Guest Post: Two Ideas to Support and Reward Data Collectors
Today, we have the fifth post in the series from Claire McKay Bowen and Aaron R. Williams to help diverse audiences understand and support the federal statistical system. Everyone living in the United States is part of this vast statistical ecosystem and benefits from it—both directly and indirectly.
Check out their first post in the series on the uses of public data from reducing lead exposure in consumer products to improving agricultural productivity. Their fourth post presents a "Day in the Life with Government Data," which details the myriad way federally funded data suffuse our daily lives.
The collection of data that fuels everything from advanced research to everyday decision making is, by many measures, underappreciated and insufficiently rewarded.
In research, this is because current incentives reward researchers for publications rather than for high-quality data creation. In other words, those who collect and curate data often remain invisible, while professional recognition and career success tend to favor activities such as writing papers and securing grants—again, activities that rely heavily on the very data being overlooked.
As we’ve noted in earlier posts in our federal statistical system series, federal data are largely invisible to everyone—even the researchers who rely on the data and statistics for their work. This piece proposes two active steps the research community, from mathematicians to literary scholars, can take to champion and celebrate data creation and availability as essential for research and evidence-based policymaking.
1. Data Creation Should Be Systematically Tracked
In a perfect world, valuable datasets would be discoverable, reusable, and their impact would be automatically measured. Such automation would ensure credit that data stewards receive credit for their hard work in curating and maintaining data. Achieving this would require proper citations of datasets and tracking them with unique and persistent identifiers. Journal editors should require the citation of datasets to help systematically track the impact of datasets, much as we track peer-reviewed publications.
To support better citation tracking, data curators should universally adopt Digital Object Identifiers (DOIs). ICPSR, the world’s largest social science archive, recommends using DOIs to cite data and has long used them to track data they own. DOIs carry a few benefits:
- Visibility and Impact: Researchers often don’t know that key datasets—like the CDC’s Youth Risk Behavior Surveillance Survey that tracks diet and sleep trends among youth—even exist. Tracking citations for all data (including public federal data) highlights the importance of these datasets and where they are being used.
- Version Control: Updating DOIs when data change (e.g., new collection years or error corrections) builds trust and clarity in how data informs policy, even when these data are discontinued or terminated.
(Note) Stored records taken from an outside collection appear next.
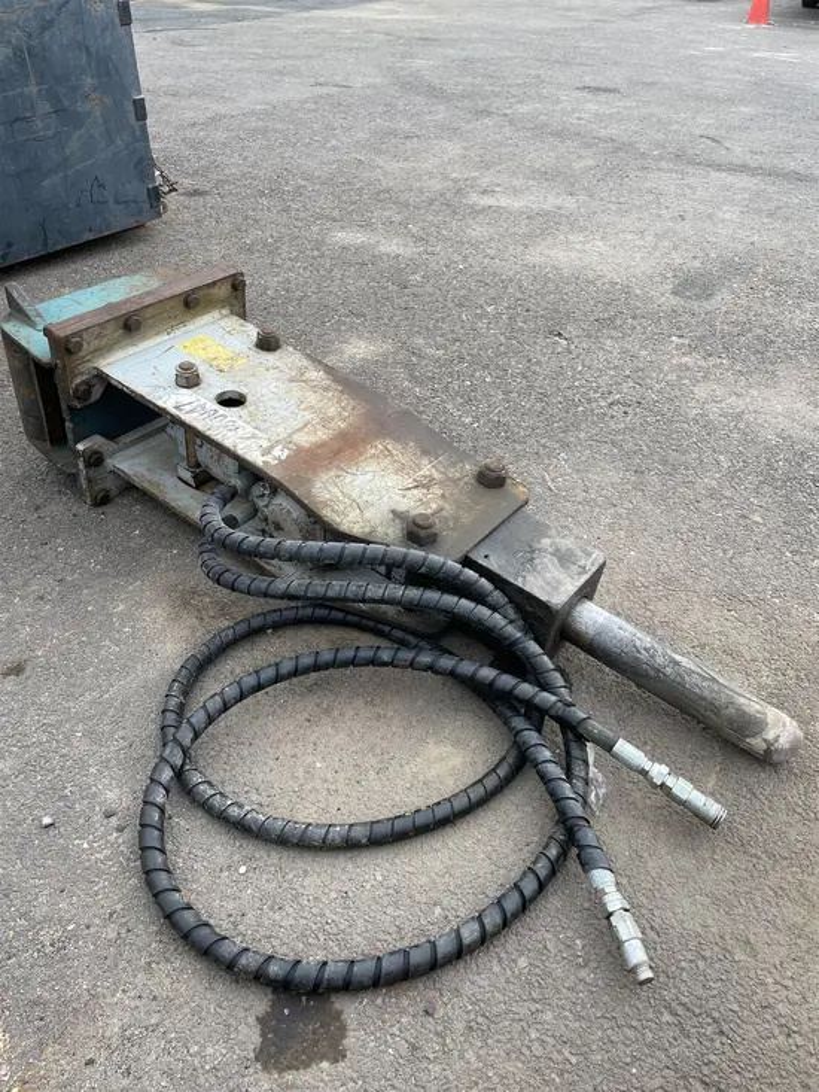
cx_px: 410
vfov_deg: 67.3
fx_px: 820
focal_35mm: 26
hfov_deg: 53.1
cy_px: 546
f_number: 1.6
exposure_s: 1/875
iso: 50
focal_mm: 4.2
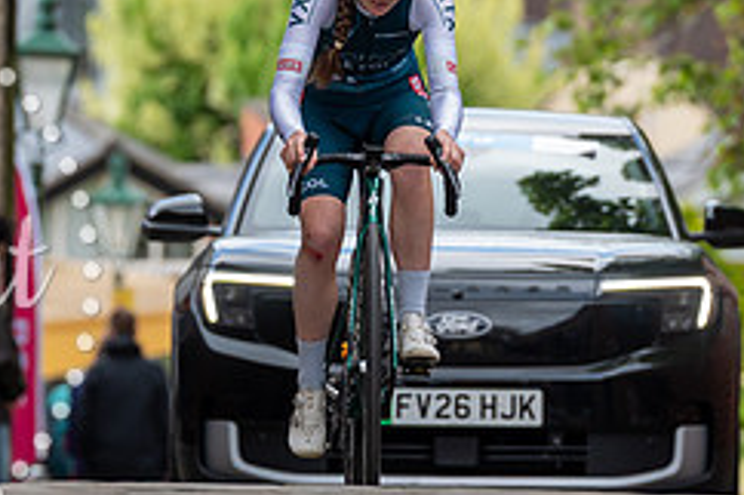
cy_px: 4
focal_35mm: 572
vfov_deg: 2.4
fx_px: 11813
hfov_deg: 3.6
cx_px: 461
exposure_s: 1/1000
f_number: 4
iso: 500
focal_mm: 200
- Tracking: DOIs would make it easier to track the full universe of data released. This would make it more difficult for federal agencies to remove previously published datasets and would make it clearer to users which datasets have been removed.
2. Data Creation Should Be Celebrated and Rewarded
Professional societies could create awards celebrating and recognizing achievements in data creation, just as they do for outstanding research projects and publications. Such recognition would be well received in the government sector, where these distinctions influence promotions and evaluations more than producing peer-reviewed publications.
Everyone in the U.S. benefits—directly or indirectly—from the federal statistical system. In our first blog post, we showed how federal data have supported meaningful progress, from reducing lead exposure to improving agricultural productivity.
To help elevate the value of data, the research community could recognize data and statistics as foundational, not incidental. The research community could acknowledge and elevate the work of those who collect, manage, and share the data that make evidence-based research and policymaking possible.
Let’s give data creators the credit they deserve!